Global Mailbox uses Apache Cassandra as its database. Cassandra is a distributed, peer-oriented (that is, no master) database that uses timestamped tombstones to mark deleted records. By default, tombstones live in the database for 10 days before they are eligible for purging by the Cassandra compaction tool.

If your environment has unusual circumstances, the number of tombstones created over a 10-day period might cause performance degradation. To reduce the impact of too many database tombstones on Global Mailbox, the tombstone purge interval, also known as the garbage collection interval, can be shortened.

The parameter, gc_grace_seconds, defines the minimum amount of time that must elapse before a record is eligible for tombstone purge. The parameter must be configured separately for each database table in a Cassandra schema.

To configure the tombstone purge interval gc_grace_seconds:

Procedure

  1. Log in to the server where a Cassandra node is installed.
  2. Go to the <install_dir>/apache-cassandra/bin directory.
  3. Type ./cqlsh <host name/IP address>.
    Replace <host name/IP address> with appropriate value for the server where the Cassandra node is installed.
  4. At the cqlsh prompt, type DESC TABLES
  5. For each table listed, run the command, ALTER <keyspace_name>.<table_name> WITH gc_grace_seconds = <newTimeInSec>;
    Replace <keyspace_name> with the keyspace in which the <table_name> is located, and <newTimeInSec> with the wanted integer value for the parameter.
    Tip: The garbage collection grace period is specified in seconds.

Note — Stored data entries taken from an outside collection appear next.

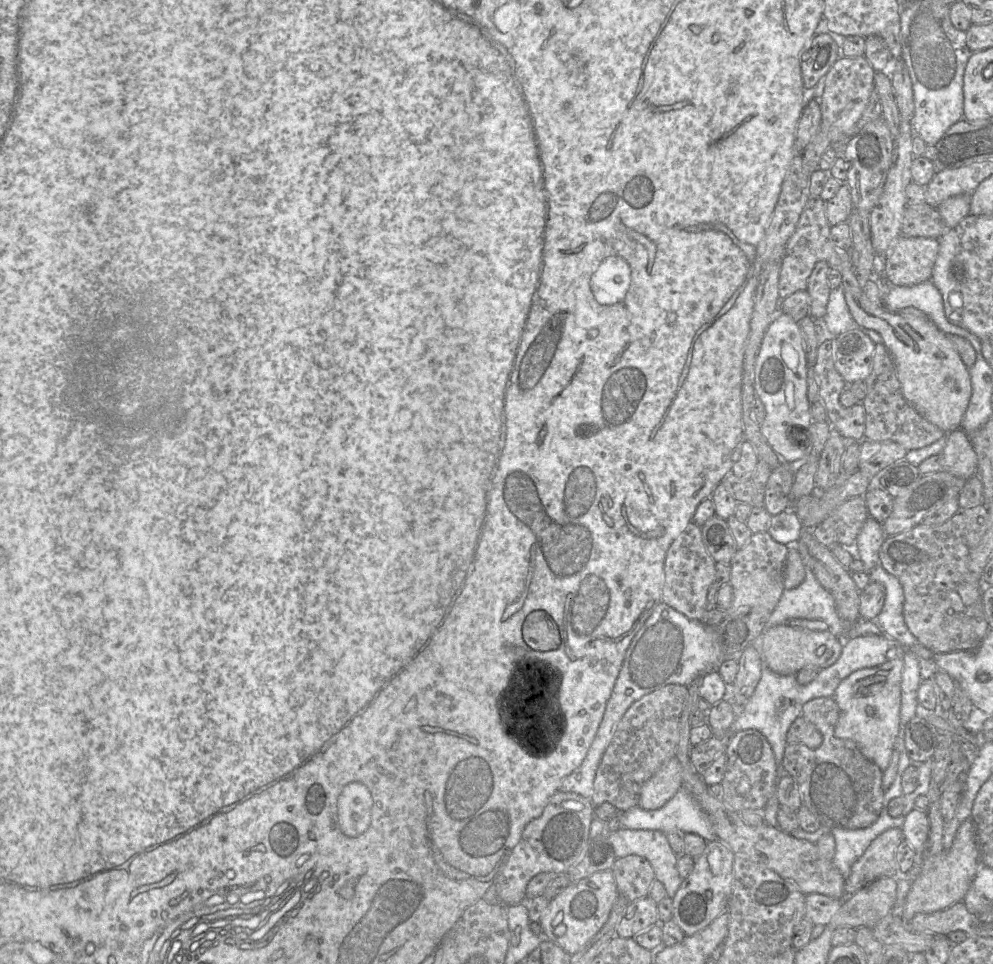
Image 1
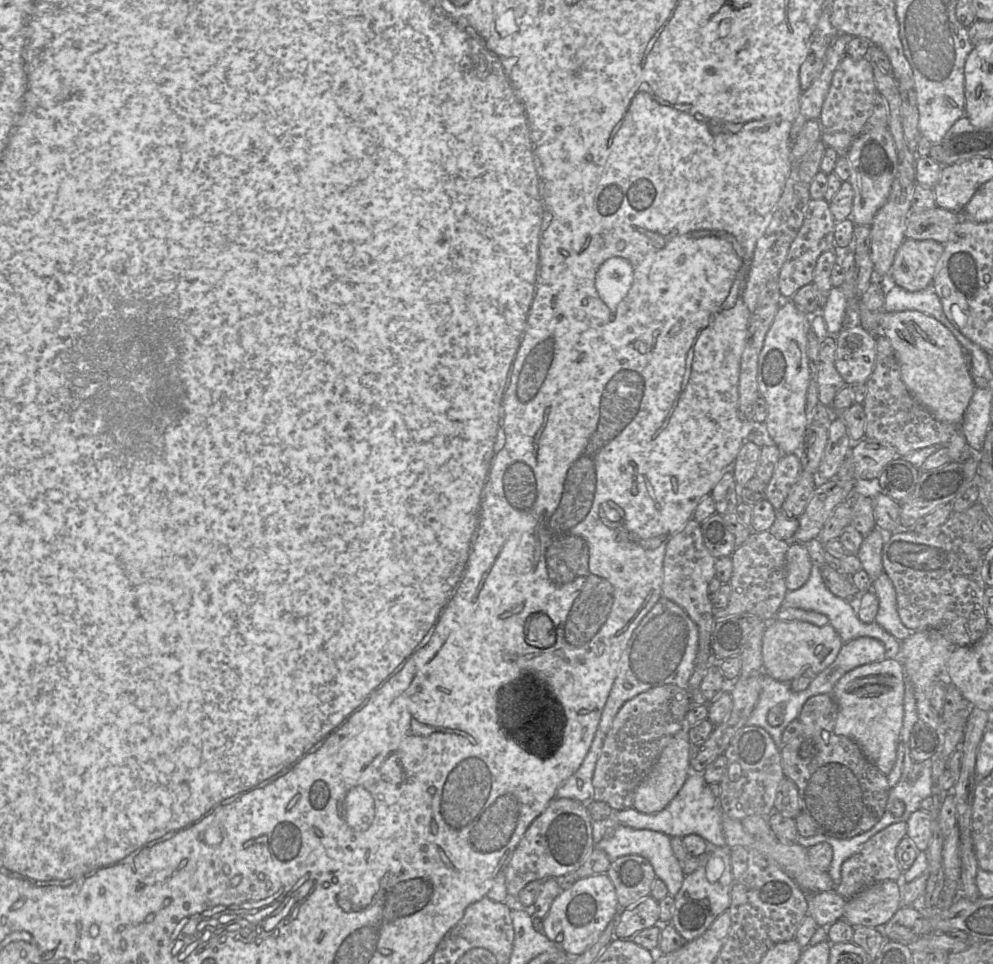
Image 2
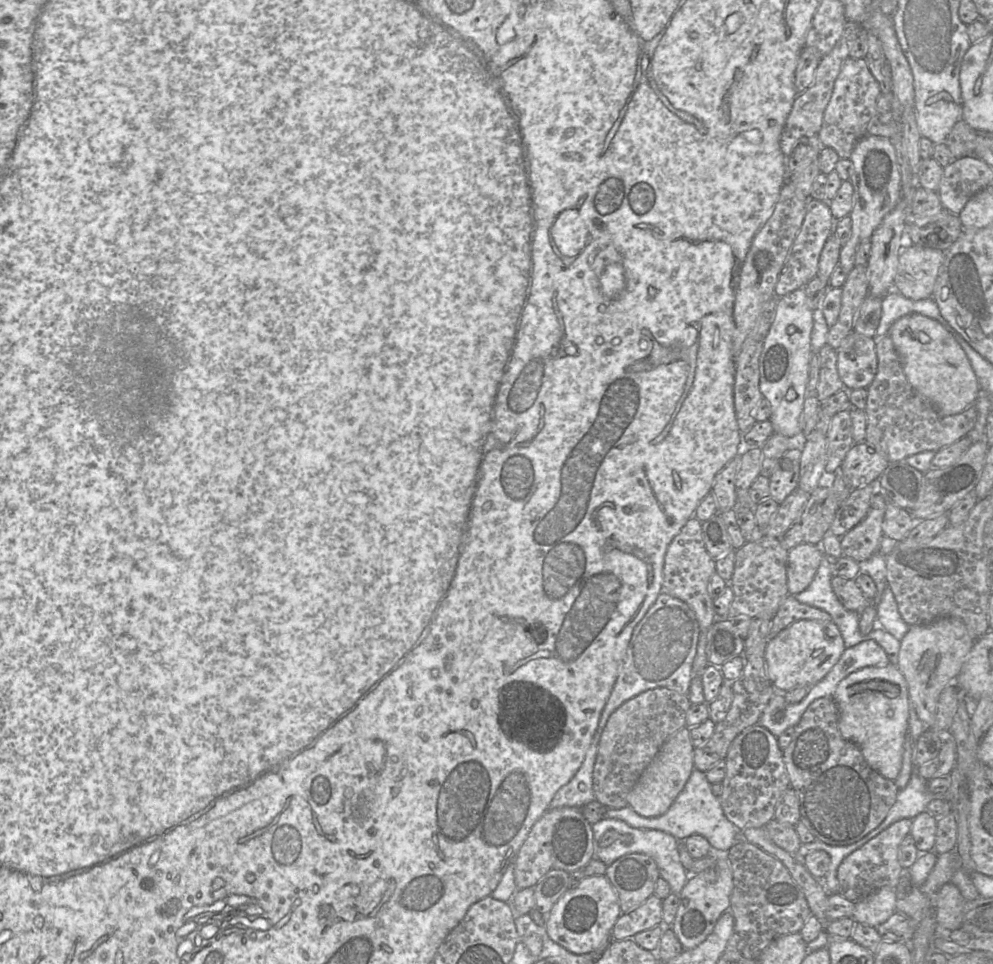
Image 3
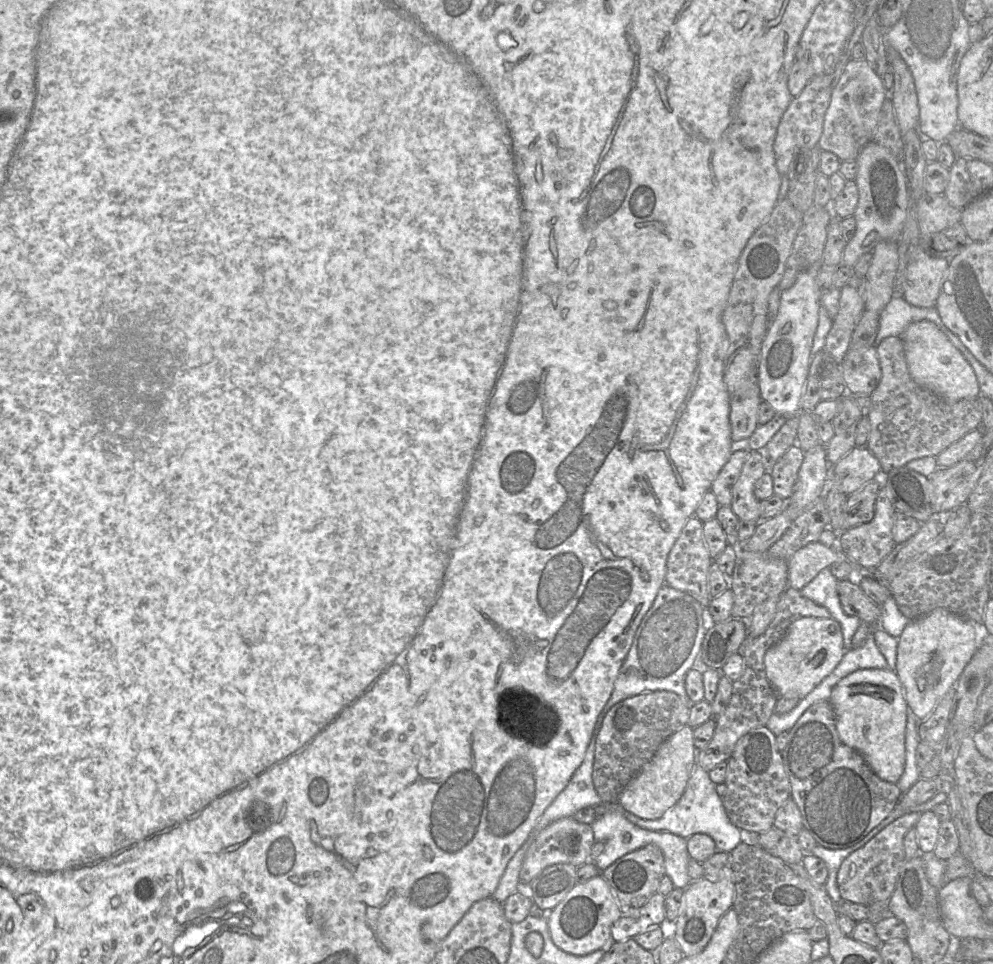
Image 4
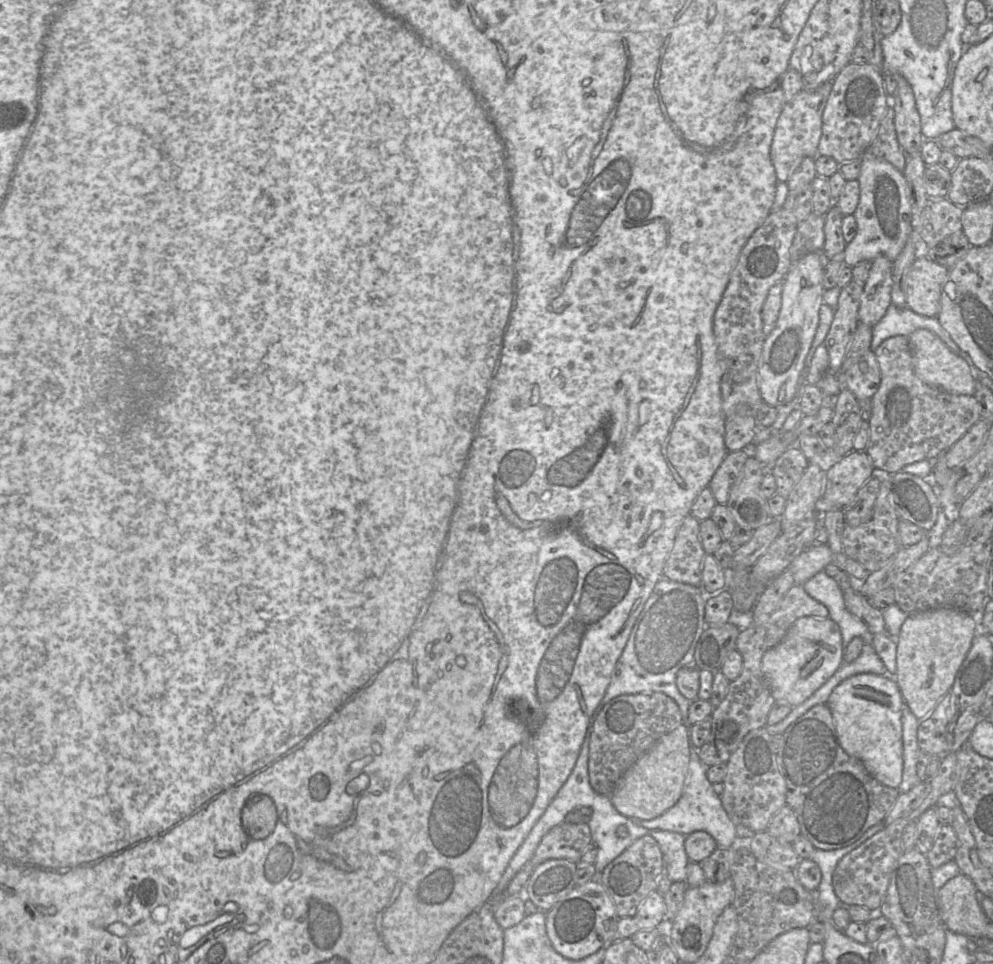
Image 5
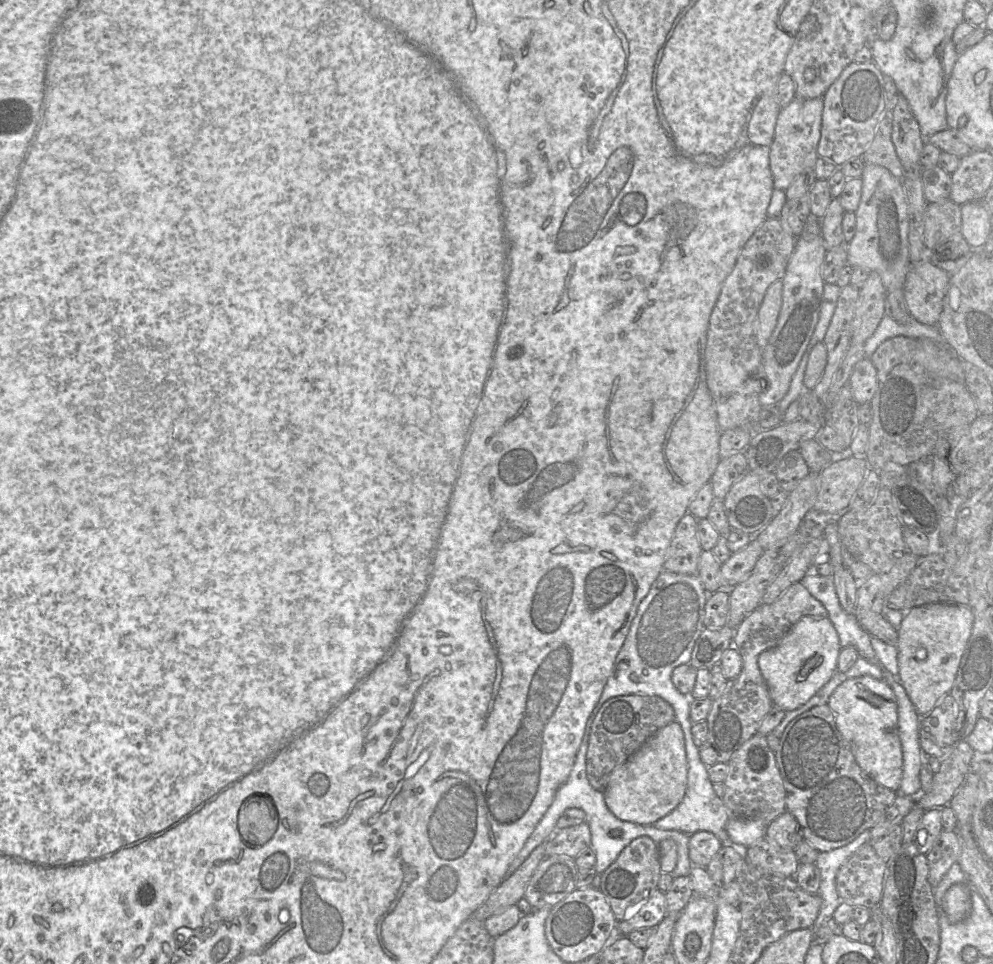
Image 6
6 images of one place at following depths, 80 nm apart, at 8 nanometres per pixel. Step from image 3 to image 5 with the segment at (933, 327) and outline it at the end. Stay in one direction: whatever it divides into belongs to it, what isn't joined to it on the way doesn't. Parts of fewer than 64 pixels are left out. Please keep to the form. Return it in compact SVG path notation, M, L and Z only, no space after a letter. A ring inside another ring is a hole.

To view the value for gc_grace_seconds for each table, type DESC TABLE <keyspaces_name>.<table_name>.
    Important: The default value for gc_grace_seconds is 10 days. A shorter grace period comes with risk. If there is a data center or network outage, tombstones created and garbage collected in one data center during the outage might not be replicated to the other data center. Those deleted records might reappear after service is re-established. Unless there are unusual circumstances in your environment that require it, do not set gc_grace_seconds to less than 5 days on any table. Also, the gc_grace_seconds setting affects expiration of the hints generated for hinted handoff, so it is dangerous to reduce gc_grace_seconds below the duration of the hinted handoff window which is 3 hours by default. The Cassandra compaction tool is dependent upon the read repair tool. A read repair must be done before a compaction and requires system resources that can affect the operational performance of Global Mailbox.